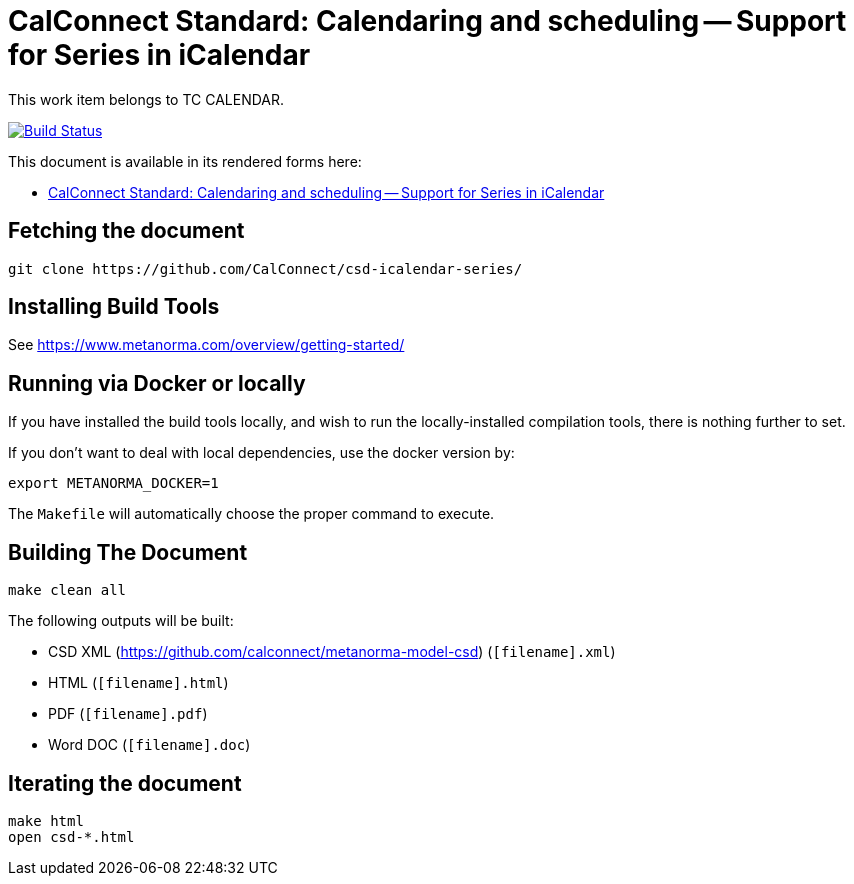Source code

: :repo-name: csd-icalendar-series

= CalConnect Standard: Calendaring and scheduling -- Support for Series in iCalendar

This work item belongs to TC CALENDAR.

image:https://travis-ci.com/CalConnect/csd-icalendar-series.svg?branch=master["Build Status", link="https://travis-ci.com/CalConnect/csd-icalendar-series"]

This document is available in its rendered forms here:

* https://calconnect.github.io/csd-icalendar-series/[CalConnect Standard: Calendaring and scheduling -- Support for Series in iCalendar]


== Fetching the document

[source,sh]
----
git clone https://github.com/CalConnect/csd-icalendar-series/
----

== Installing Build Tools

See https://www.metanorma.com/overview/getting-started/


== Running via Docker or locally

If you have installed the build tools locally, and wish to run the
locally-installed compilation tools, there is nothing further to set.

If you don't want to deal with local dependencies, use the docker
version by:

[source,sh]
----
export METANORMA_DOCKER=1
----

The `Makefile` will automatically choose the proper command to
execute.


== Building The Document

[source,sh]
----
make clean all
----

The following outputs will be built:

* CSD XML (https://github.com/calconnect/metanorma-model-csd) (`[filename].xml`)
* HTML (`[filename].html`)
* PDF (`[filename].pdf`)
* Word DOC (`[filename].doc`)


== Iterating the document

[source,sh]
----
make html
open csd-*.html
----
---------------
■ Work task
Your answer is all of the records restated word for word, pictures excluded.

■ Reply
Source code

: :repo-name: csd-icalendar-series

= CalConnect Standard: Calendaring and scheduling -- Support for Series in iCalendar

This work item belongs to TC CALENDAR.

image:https://travis-ci.com/CalConnect/csd-icalendar-series.svg?branch=master["Build Status", link="https://travis-ci.com/CalConnect/csd-icalendar-series"]

This document is available in its rendered forms here:

* https://calconnect.github.io/csd-icalendar-series/[CalConnect Standard: Calendaring and scheduling -- Support for Series in iCalendar]


== Fetching the document

[source,sh]
----
git clone https://github.com/CalConnect/csd-icalendar-series/
----

== Installing Build Tools

See https://www.metanorma.com/overview/getting-started/


== Running via Docker or locally

If you have installed the build tools locally, and wish to run the
locally-installed compilation tools, there is nothing further to set.

If you don't want to deal with local dependencies, use the docker
version by:

[source,sh]
----
export METANORMA_DOCKER=1
----

The `Makefile` will automatically choose the proper command to
execute.


== Building The Document

[source,sh]
----
make clean all
----

The following outputs will be built:

* CSD XML (https://github.com/calconnect/metanorma-model-csd) (`[filename].xml`)
* HTML (`[filename].html`)
* PDF (`[filename].pdf`)
* Word DOC (`[filename].doc`)


== Iterating the document

[source,sh]
----
make html
open csd-*.html
----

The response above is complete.